Entrevista - Intenção do Papa: Pela abolição da pena de morte

 


A intenção do santo Padre, o Papa, para o mês de setembro deste ano é pela abolição da pena de morte.

Rezemos para que a pena de morte, que atenta contra a inviolabilidade e a dignidade da pessoa, seja abolida nas leis de todos os países do mundo.


O entrevistado desta semana é Renato Carneiro.
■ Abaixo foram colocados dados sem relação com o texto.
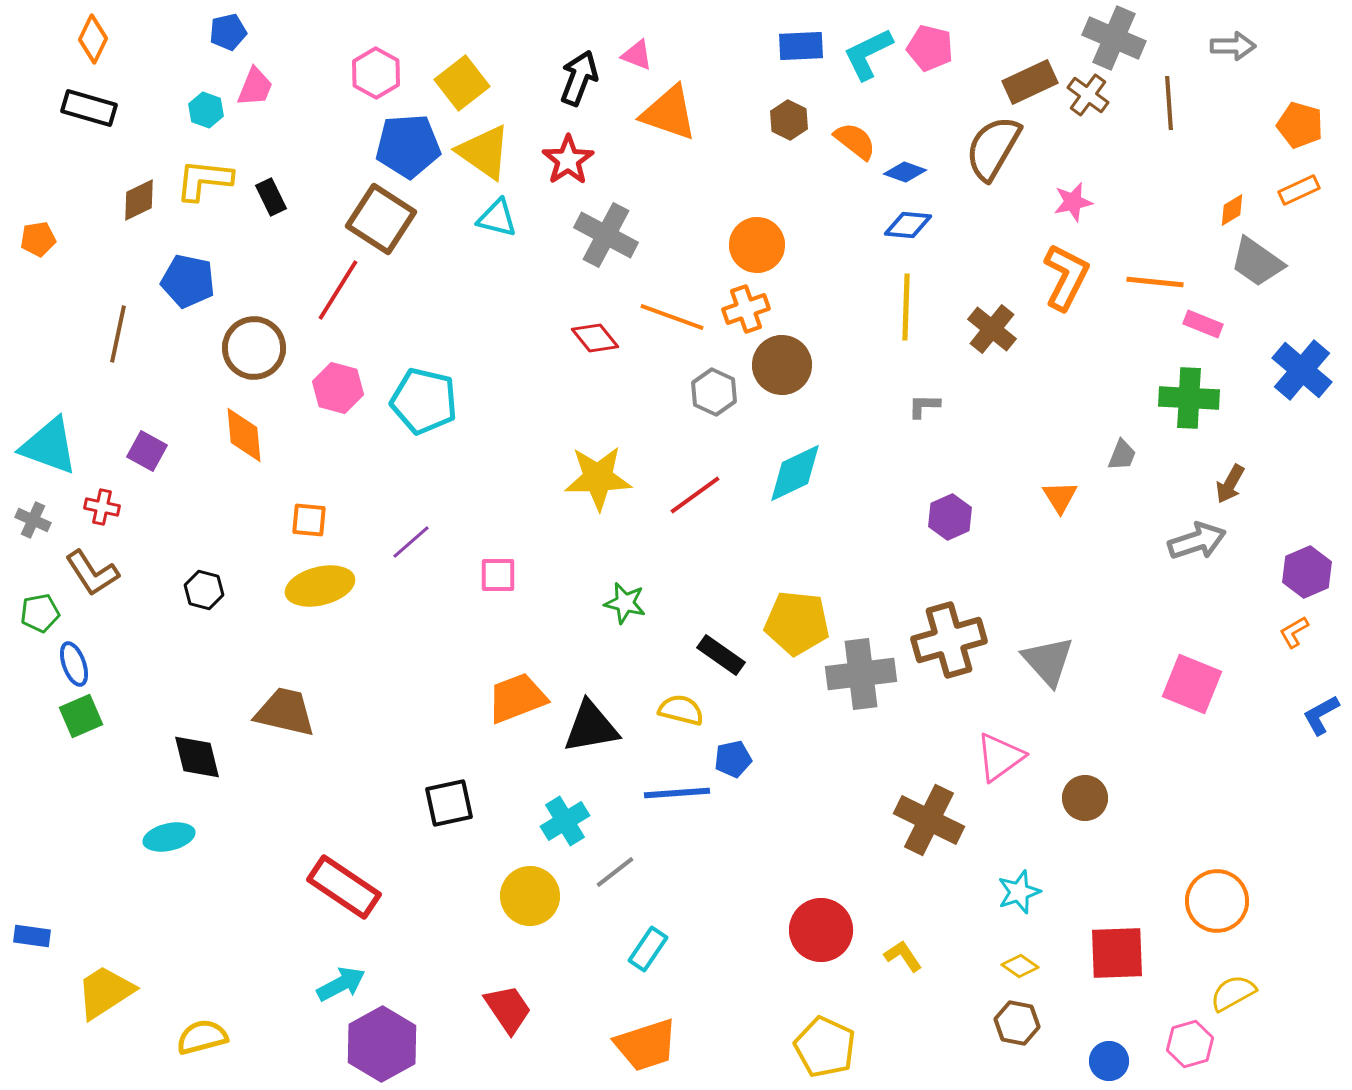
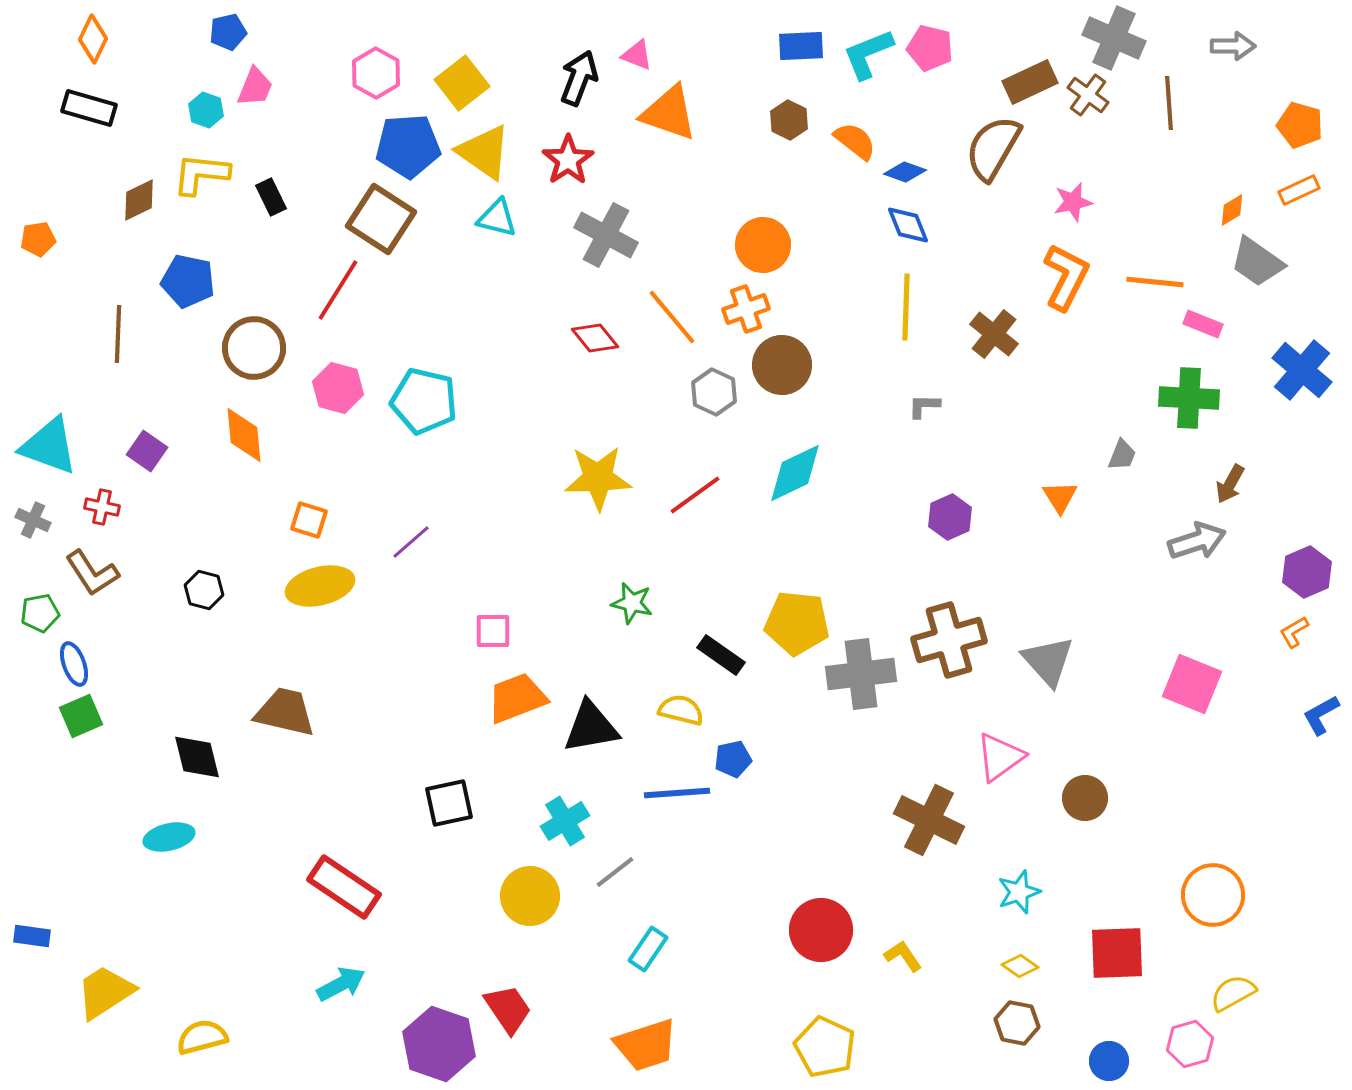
cyan L-shape at (868, 54): rotated 4 degrees clockwise
yellow L-shape at (204, 180): moved 3 px left, 6 px up
blue diamond at (908, 225): rotated 63 degrees clockwise
orange circle at (757, 245): moved 6 px right
orange line at (672, 317): rotated 30 degrees clockwise
brown cross at (992, 329): moved 2 px right, 5 px down
brown line at (118, 334): rotated 10 degrees counterclockwise
purple square at (147, 451): rotated 6 degrees clockwise
orange square at (309, 520): rotated 12 degrees clockwise
pink square at (498, 575): moved 5 px left, 56 px down
green star at (625, 603): moved 7 px right
orange circle at (1217, 901): moved 4 px left, 6 px up
purple hexagon at (382, 1044): moved 57 px right; rotated 12 degrees counterclockwise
Ator, trabalhou na peça O Retorno ao deserto (2010), Caminhos (2011), direção do musical Os Saltimbancos (2013), O Pequeno Príncipe, Alice no País das Maravilhas (2017), Secretário de Turismo e Cultura (2017-2019); atuação em Homens de Papel, de Plínio Marcos (2020). Diretor e produtor da Encenação da Paixão de Cristo em Itanhandu desde 2013. Prêmio Mestres da Cultura - Ministério da Cultura (2019), Direção e adaptação O Pequeno Príncipe Nordestino (2022), Integrante da Academia Caxambuense de Letras, Fundador do Grupo Prosa e Verso, em Itanhandu.
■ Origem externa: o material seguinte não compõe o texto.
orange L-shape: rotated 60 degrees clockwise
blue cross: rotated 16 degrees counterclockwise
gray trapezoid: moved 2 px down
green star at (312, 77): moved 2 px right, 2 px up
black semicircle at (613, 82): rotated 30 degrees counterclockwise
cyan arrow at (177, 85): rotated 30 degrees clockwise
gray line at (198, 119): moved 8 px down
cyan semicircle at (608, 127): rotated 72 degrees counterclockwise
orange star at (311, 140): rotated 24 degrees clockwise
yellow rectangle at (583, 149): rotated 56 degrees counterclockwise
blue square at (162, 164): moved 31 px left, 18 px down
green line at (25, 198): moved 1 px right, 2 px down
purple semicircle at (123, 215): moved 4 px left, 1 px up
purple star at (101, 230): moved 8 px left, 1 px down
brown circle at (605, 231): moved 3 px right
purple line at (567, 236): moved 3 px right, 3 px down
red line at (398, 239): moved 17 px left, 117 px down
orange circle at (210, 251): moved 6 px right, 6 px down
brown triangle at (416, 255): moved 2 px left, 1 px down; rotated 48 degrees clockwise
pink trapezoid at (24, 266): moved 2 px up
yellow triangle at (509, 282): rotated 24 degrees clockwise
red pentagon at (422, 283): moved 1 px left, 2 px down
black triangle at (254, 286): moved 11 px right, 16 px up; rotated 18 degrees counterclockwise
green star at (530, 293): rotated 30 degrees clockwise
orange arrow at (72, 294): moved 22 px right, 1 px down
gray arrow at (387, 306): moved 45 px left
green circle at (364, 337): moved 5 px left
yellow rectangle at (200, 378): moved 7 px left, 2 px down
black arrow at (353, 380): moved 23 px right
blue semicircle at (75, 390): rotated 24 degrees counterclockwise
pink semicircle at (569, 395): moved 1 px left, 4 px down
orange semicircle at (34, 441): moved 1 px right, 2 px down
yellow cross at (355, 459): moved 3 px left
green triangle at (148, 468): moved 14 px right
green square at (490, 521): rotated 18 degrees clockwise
1) A pena de morte, muitas vezes, é aplicada em situações extremas, em diversos países, com leis mais rígidas. Na sua visão, qual alternativa pode ser adotada ao invés da pena de morte?

    Acredito que a solução seja uma justiça mais humana e fiel às leis que preservem o valor da vida humana e insira o indivíduo novamente na sociedade.


2) No caso em que a justiça, muitas vezes, também pode falhar, a pena de morte é mais cruel. Quais mecanismos a sociedade pode tomar para aprimorar os sistemas judiciário e carcerário, para evitar situações como essa?

    Vejo que os legisladores devem investir em aprimoramento e intensificação das leis, tornando-as rígidas, porém dialogando com a sociedade e com os órgãos públicos para que a contribuição seja mais justa.


3) Há diferença nos índices de criminalidade entre países que adotam a pena de morte e os que não adotam?

    Os índices são subjetivos. Temos que pensar na punição correta. Depois que a pessoa pagou a dívida com a sociedade, ela deve e pode ser acolhida.


4) No Brasil, qual impressão que a pena de morte deixou para a sociedade?

    O Brasil tem muitas falhas que permeiam o mundo jurídico em todas as esferas da justiça. Isso gera insegurança para todos os indivíduos que precisam ser julgados. Por isso, creio que a pena de morte não seja uma boa saída para a solução da criminalidade no Brasil.


5) A pena de morte colabora para uma sociedade sem crimes? Ou o problema da criminalidade está na ausência do estado em investimentos em educação e segurança?

    A ausência do Estado e a insegurança jurídica colaboram para que a impunidade e criminalidade se tornem o principal problema dos grandes e pequenos centros.


6) Como foi a alteração, pela Igreja Católica, do entendimento sobre a pena de morte, considerando este crime inadmissível em todos os casos?

    A punição era defendida pela doutrina nos casos em que seria “a única forma praticável de defender, de forma eficaz, a vida dos seres humanos contra o agressor”. O argumento utilizado pelos líderes religiosos para alterar o entendimento é o de que esses casos têm sido “raros, se não, praticamente, inexistentes”. Para o Vaticano, existem novas e diferentes maneiras de proteger a sociedade. “Há uma crescente preocupação para que a dignidade humana não seja perdida, mesmo quando relacionada a crimes sérios”.


7) Considerando que somos discípulos missionários de Jesus, como podemos, de alguma forma, ajudar os países que ainda adotam a pena de morte?

    Podemos ajudar rezando e intercedendo para que os líderes tenham clareza e discernimento em adotar práticas de punição severas, porém sem tortura ou crime de morte.


Entrevista cedida a Francine Levenhagen.